In the past, she has had sewing factories on the Navajo Nation, and currently volunteers for Our Indigenous Lifeways.

We worked with two non-profits this season on our knits.


It is an organization composed of mini-businesses administered by and made up of women dedicated to the production of high-quality handmade fabrics. Each of these self-administered businesses can count on a guaranteed market thanks to the commercial administration provided by Yelka Maric, the organization’s administrator and principal entrepreneur. Madres & Artesanas Tex has specialized in handmade production methods such as macramé, crochet, and other varied knitting styles. This involves mini-businesses that employ up to 200 craftswomen during the high season.

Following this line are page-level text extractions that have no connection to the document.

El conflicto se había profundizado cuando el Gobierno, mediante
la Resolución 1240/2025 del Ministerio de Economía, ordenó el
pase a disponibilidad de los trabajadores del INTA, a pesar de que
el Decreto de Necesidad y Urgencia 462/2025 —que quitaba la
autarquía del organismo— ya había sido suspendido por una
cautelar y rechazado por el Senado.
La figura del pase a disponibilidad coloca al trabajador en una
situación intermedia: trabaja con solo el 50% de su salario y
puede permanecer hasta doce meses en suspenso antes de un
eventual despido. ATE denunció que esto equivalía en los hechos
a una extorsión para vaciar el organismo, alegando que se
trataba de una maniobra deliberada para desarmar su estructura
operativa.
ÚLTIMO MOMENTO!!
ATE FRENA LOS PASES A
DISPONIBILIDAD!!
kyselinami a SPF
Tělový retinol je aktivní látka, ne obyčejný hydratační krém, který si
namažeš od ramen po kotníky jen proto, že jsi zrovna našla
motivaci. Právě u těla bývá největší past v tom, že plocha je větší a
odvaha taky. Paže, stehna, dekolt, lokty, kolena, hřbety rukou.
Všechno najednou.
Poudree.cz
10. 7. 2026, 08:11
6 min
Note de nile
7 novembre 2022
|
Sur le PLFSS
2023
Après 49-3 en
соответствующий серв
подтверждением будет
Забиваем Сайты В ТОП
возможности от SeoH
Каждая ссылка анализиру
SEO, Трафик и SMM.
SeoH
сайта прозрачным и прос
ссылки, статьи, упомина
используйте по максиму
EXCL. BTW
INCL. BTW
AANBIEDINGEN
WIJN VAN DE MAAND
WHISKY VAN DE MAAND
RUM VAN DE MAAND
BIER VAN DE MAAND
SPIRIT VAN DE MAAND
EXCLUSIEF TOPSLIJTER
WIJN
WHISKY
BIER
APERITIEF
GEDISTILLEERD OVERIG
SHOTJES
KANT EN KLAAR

Each mini-business is led by a businesswoman who guides, teaches and supervises all the processes used in producing the assigned articles.

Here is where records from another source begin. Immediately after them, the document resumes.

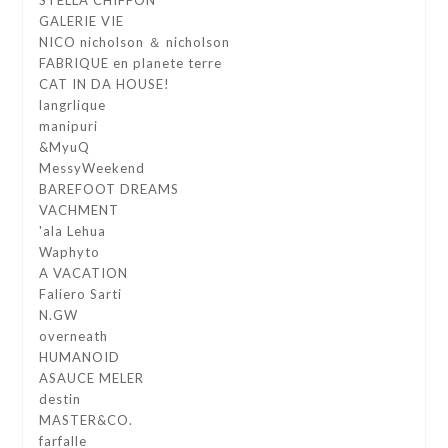
GALERIE VIE
NICO nicholson ＆ nicholson
FABRIQUE en planete terre
CAT IN DA HOUSE!
langrlique
manipuri
&MyuQ
MessyWeekend
BAREFOOT DREAMS
VACHMENT
'ala Lehua
Waphyto
A VACATION
Faliero Sarti
N.GW
overneath
HUMANOID
ASAUCE MELER
destin
MASTER&CO.
farfalle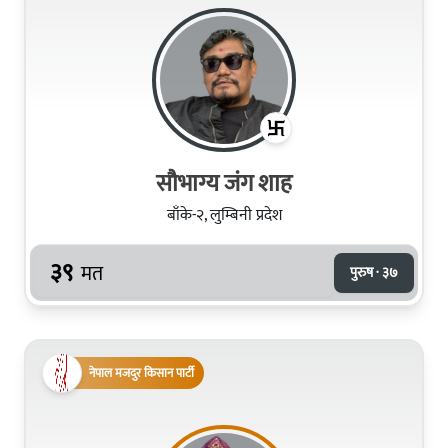
सौभाग्य जंग शाह
बाँके-२, लुम्बिनी प्रदेश
३९
मत
पुरुष · ३७
नेपाल मजदुर किसान पार्टी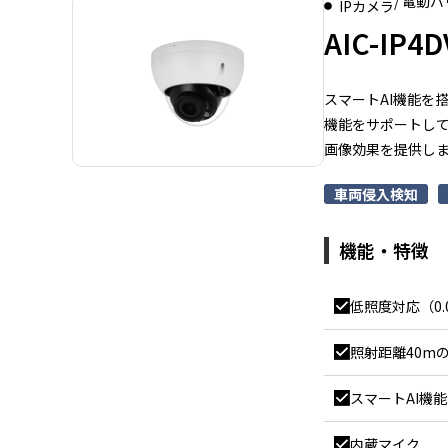
/ 電動
IPカメラ
AIC-IP4D
スマートAI機能を
機能をサポートして
画像効果を提供し
車両侵入検知
機能・特徴
低照度対応（0.
照射距離40mのI
スマートAI機
内蔵マイク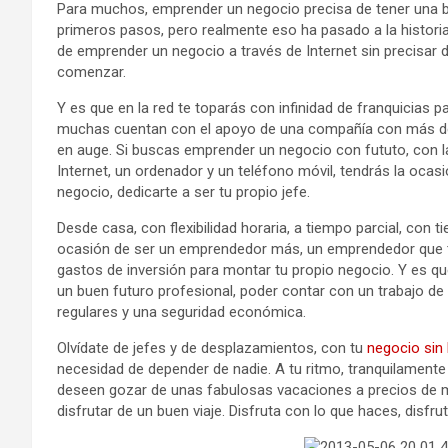
Para muchos, emprender un negocio precisa de tener una b
primeros pasos, pero realmente eso ha pasado a la historia, 
de emprender un negocio a través de Internet sin precisar d
comenzar.
Y es que en la red te toparás con infinidad de franquicias p
muchas cuentan con el apoyo de una compañía con más de 2
en auge. Si buscas emprender un negocio con fututo, con l
Internet, un ordenador y un teléfono móvil, tendrás la ocasi
negocio, dedicarte a ser tu propio jefe.
Desde casa, con flexibilidad horaria, a tiempo parcial, con t
ocasión de ser un emprendedor más, un emprendedor que t
gastos de inversión para montar tu propio negocio. Y es qu
un buen futuro profesional, poder contar con un trabajo de 
regulares y una seguridad económica.
Olvídate de jefes y de desplazamientos, con tu
negocio sin 
necesidad de depender de nadie. A tu ritmo, tranquilamente
deseen gozar de unas fabulosas vacaciones a precios de 
disfrutar de un buen viaje. Disfruta con lo que haces, disfru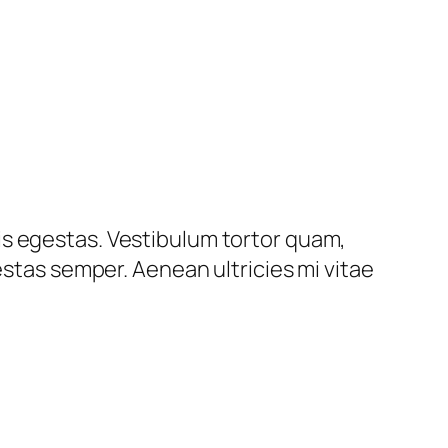
is egestas. Vestibulum tortor quam,
estas semper. Aenean ultricies mi vitae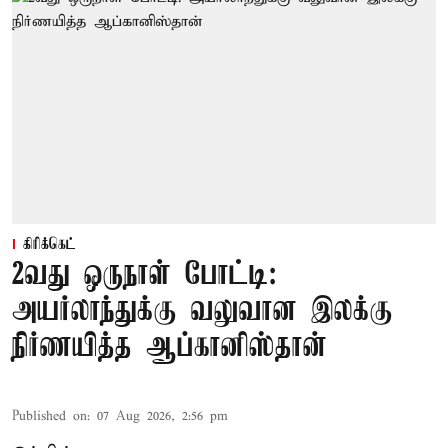
கிரிக்கெட்
2வது ஒருநாள் போட்டி:
அயர்லாந்துக்கு வலுவான இலக்கு
நிர்ணயித்த ஆப்கானிஸ்தான்
Published on
:
07 Aug 2026, 2:56 pm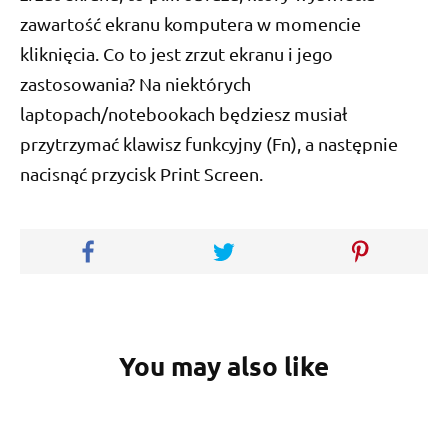
zawartość ekranu komputera w momencie
kliknięcia. Co to jest zrzut ekranu i jego
zastosowania? Na niektórych
laptopach/notebookach będziesz musiał
przytrzymać klawisz funkcyjny (Fn), a następnie
nacisnąć przycisk Print Screen.
You may also like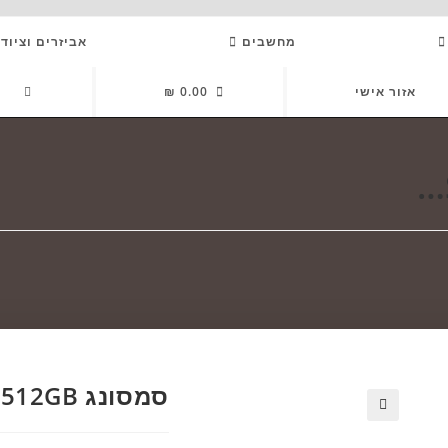
מחשבים
אביזרים וציוד
GGLE
אזור אישי
0.00
₪
SITE
ARCH
סמסונג S26 Plus 512GB מושגח
🔍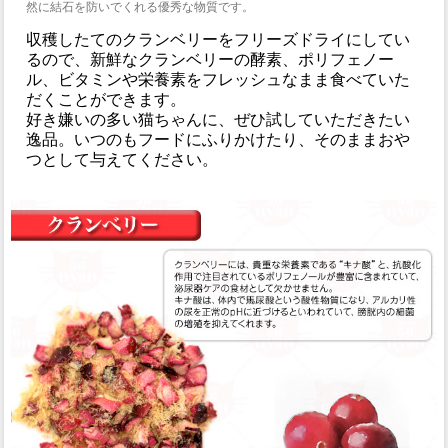
然に結石を防いでくれる優秀な物質です。
収穫したてのクランベリーをフリーズドライにしてい
るので、新鮮なクランベリーの酵素、ポリフェノー
ル、ビタミンや栄養素をフレッシュなまま食べていた
だくことができます。
好き嫌いの多い猫ちゃんに、ぜひ試していただきたい
逸品。いつのもフードにふりかけたり、そのままおや
つとして与えてください。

We started our partnership with Manos del Uruguay in 2015. Manos del Uruguay is a non-profit organization that provides work to artisan women from rural areas in Uruguay since 1968, giving them not just an income but also an opportunity to personally develop and gain independence, keeping their roots and traditions, close to their community and families.



This collaboration came upon working with David Tourniaire, a master shoe designer from Romans-sur-Isere, a town which used to be the heart of shoe production in France and counts more than 120 years of craftsmanship.

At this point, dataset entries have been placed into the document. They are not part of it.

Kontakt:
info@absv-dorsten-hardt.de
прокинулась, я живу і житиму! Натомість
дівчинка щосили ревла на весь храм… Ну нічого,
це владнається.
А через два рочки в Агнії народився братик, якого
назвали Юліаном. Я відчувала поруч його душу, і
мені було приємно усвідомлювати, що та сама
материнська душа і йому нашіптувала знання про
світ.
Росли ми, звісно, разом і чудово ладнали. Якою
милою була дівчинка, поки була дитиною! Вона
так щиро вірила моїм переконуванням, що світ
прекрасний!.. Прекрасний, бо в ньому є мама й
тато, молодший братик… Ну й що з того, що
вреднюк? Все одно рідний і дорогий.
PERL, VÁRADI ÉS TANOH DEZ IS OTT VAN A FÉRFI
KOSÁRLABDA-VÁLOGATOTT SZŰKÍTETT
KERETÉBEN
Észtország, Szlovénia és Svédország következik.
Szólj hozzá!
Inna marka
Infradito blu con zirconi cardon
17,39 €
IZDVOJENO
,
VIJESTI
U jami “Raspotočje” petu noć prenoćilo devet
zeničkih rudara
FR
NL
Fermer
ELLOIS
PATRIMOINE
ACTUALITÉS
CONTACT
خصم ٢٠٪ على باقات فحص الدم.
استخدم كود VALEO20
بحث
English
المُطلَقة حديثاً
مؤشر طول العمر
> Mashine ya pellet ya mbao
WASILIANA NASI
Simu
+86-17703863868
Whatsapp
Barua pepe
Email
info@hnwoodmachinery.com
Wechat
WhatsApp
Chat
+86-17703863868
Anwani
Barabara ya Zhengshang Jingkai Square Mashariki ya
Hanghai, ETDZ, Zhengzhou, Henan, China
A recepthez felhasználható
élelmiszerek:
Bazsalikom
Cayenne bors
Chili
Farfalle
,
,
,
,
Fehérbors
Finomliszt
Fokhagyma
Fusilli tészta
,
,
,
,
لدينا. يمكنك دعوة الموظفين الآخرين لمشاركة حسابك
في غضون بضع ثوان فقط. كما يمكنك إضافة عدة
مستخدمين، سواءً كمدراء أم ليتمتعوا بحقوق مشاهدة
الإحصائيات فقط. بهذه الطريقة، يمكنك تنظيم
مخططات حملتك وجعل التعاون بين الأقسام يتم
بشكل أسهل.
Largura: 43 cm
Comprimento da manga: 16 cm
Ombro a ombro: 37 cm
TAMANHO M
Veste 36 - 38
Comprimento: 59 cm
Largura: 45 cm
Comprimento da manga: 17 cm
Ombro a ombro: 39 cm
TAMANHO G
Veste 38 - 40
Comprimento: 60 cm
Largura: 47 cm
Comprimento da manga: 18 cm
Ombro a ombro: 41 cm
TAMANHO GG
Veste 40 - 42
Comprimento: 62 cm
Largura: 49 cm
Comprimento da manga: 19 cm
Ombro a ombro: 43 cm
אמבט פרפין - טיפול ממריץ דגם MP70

Clergerie is the last remaining shoemaker that still produces its shoes in the region. The Clergerie shoes use wood and raffia, two materials that would make up for the penury of leather during World War II and have become signature elements of the Maison. The raffia is woven by hand by traditional artisans in Morocco and the shoes are assembled in France in their factory in Romans-sur- Isere. We brought the cork element, a low impact material as you don’t kill the tree but shave the trunk instead. Combining these elements together was the essence of our capsule collection.


“After a year of quarantine in Argentina, one day I found myself having panic attacks and experiencing feelings of loss. I travelled to New York; one evening, my friend Gabi asked me to draw what I felt. I started by drawing lavender and flowers that looked like mandalas, then, she asked me to draw every day. That is how a journey of healing started in my mind, which helped me find myself. As time went by, I understood that these were all things I needed. Nearly without noticing, I started using lavender oil which relaxed my mind and I found myself connecting with flowers and nature; I understood that my head drew everything that made me feel good. That is how I found myself again.”

– Paola Pravato


The music is a tribute to Mike D from the Beastie Boys, Hester Diamond's son. It contains elements from Uruguay, with the voice of La Mala Rodriguez, keyboard and live scratching from Luciano Supervielle, and was composed and designed by Juan Campodonico.



LINEN represents 26% of the woven collection. Linen is a much more complete fiber than cotton because it absorbs less water as a crop and at the same time, its flaxseed can be used for nutritional value; COTTON usage is only deadstock; For footwear, we have used LACTAE HEVEA – a natural rubber derived from the milk of hevea tree; CORK is a low impact material as you don’t kill the tree but shave the trunk instead; BIO EVA – a combination of bio based and recycled EVA foam; Recycled and deadstock materials while being under what we had targeted for this season represent 38% of the collection but we will recalibrate to hit our 2022 target by designing Pre-Fall with 100% deadstock / recycled materials.


Our natural dye capsule for Spring 22 incorporates 100% natural ingredients from the following plants: Welda, Chlorophyllin, and Madder. The process is more sustainable and conscientious for the environment. Seeds are cultivated, dried, and then ground into powder form to create these unique and organic colors.